**PROBLEM REQUIREMENTS**
Search the listing for the string "models" and copy every line that contains it.

**INPUT FOR THIS TASK**
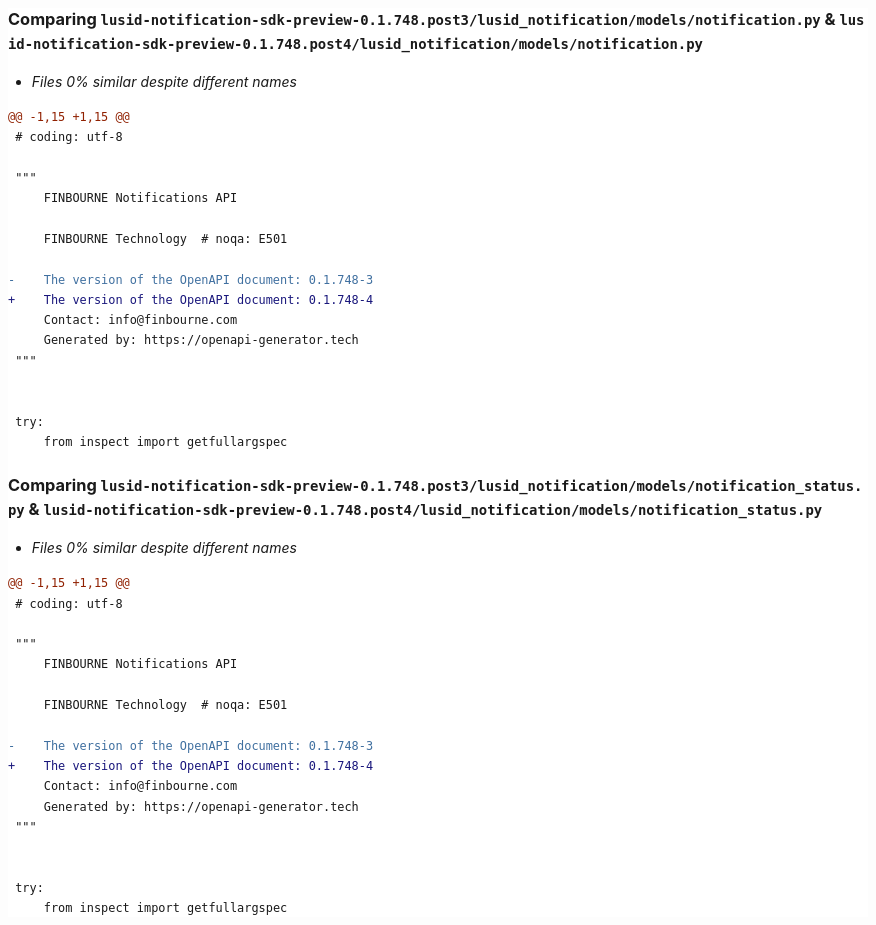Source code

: ### Comparing `lusid-notification-sdk-preview-0.1.748.post3/lusid_notification/models/notification.py` & `lusid-notification-sdk-preview-0.1.748.post4/lusid_notification/models/notification.py`

 * *Files 0% similar despite different names*

```diff
@@ -1,15 +1,15 @@
 # coding: utf-8
 
 """
     FINBOURNE Notifications API
 
     FINBOURNE Technology  # noqa: E501
 
-    The version of the OpenAPI document: 0.1.748-3
+    The version of the OpenAPI document: 0.1.748-4
     Contact: info@finbourne.com
     Generated by: https://openapi-generator.tech
 """
 
 
 try:
     from inspect import getfullargspec
```

### Comparing `lusid-notification-sdk-preview-0.1.748.post3/lusid_notification/models/notification_status.py` & `lusid-notification-sdk-preview-0.1.748.post4/lusid_notification/models/notification_status.py`

 * *Files 0% similar despite different names*

```diff
@@ -1,15 +1,15 @@
 # coding: utf-8
 
 """
     FINBOURNE Notifications API
 
     FINBOURNE Technology  # noqa: E501
 
-    The version of the OpenAPI document: 0.1.748-3
+    The version of the OpenAPI document: 0.1.748-4
     Contact: info@finbourne.com
     Generated by: https://openapi-generator.tech
 """
 
 
 try:
     from inspect import getfullargspec
```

**RESPONSE AREA**
: ### Comparing `lusid-notification-sdk-preview-0.1.748.post3/lusid_notification/models/notification.py` & `lusid-notification-sdk-preview-0.1.748.post4/lusid_notification/models/notification.py`
### Comparing `lusid-notification-sdk-preview-0.1.748.post3/lusid_notification/models/notification_status.py` & `lusid-notification-sdk-preview-0.1.748.post4/lusid_notification/models/notification_status.py`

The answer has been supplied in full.